Goal of the exercise:
Please repeat the lines below exactly. Begin with the line containing "Our fondest memories" and go on through the line containing "And who shows".

Top of The data

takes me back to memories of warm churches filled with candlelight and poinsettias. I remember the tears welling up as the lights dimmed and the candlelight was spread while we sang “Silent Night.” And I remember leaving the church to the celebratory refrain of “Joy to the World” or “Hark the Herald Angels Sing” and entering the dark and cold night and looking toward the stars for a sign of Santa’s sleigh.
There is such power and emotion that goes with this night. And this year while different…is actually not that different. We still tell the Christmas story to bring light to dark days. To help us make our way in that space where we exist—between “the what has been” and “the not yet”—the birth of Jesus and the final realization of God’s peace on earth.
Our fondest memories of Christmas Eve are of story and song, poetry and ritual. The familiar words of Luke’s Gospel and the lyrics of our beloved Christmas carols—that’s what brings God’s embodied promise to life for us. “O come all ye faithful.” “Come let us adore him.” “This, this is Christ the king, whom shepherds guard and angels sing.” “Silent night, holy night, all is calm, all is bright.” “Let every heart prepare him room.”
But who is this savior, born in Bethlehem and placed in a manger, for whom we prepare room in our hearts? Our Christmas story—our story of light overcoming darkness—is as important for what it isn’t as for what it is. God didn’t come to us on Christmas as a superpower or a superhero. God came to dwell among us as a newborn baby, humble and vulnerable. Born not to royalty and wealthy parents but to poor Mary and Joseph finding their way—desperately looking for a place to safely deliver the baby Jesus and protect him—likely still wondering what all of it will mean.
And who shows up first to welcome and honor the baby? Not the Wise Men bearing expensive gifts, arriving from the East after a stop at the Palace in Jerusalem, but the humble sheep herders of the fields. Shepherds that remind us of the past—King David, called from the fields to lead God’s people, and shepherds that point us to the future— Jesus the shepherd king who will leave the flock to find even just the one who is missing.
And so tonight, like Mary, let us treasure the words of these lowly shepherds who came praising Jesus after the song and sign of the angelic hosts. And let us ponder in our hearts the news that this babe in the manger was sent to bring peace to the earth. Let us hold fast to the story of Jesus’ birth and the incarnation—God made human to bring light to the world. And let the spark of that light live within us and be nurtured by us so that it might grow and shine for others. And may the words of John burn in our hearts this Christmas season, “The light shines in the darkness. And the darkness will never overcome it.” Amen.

Bottom of The data

Solution:
Our fondest memories of Christmas Eve are of story and song, poetry and ritual. The familiar words of Luke’s Gospel and the lyrics of our beloved Christmas carols—that’s what brings God’s embodied promise to life for us. “O come all ye faithful.” “Come let us adore him.” “This, this is Christ the king, whom shepherds guard and angels sing.” “Silent night, holy night, all is calm, all is bright.” “Let every heart prepare him room.”
But who is this savior, born in Bethlehem and placed in a manger, for whom we prepare room in our hearts? Our Christmas story—our story of light overcoming darkness—is as important for what it isn’t as for what it is. God didn’t come to us on Christmas as a superpower or a superhero. God came to dwell among us as a newborn baby, humble and vulnerable. Born not to royalty and wealthy parents but to poor Mary and Joseph finding their way—desperately looking for a place to safely deliver the baby Jesus and protect him—likely still wondering what all of it will mean.
And who shows up first to welcome and honor the baby? Not the Wise Men bearing expensive gifts, arriving from the East after a stop at the Palace in Jerusalem, but the humble sheep herders of the fields. Shepherds that remind us of the past—King David, called from the fields to lead God’s people, and shepherds that point us to the future— Jesus the shepherd king who will leave the flock to find even just the one who is missing.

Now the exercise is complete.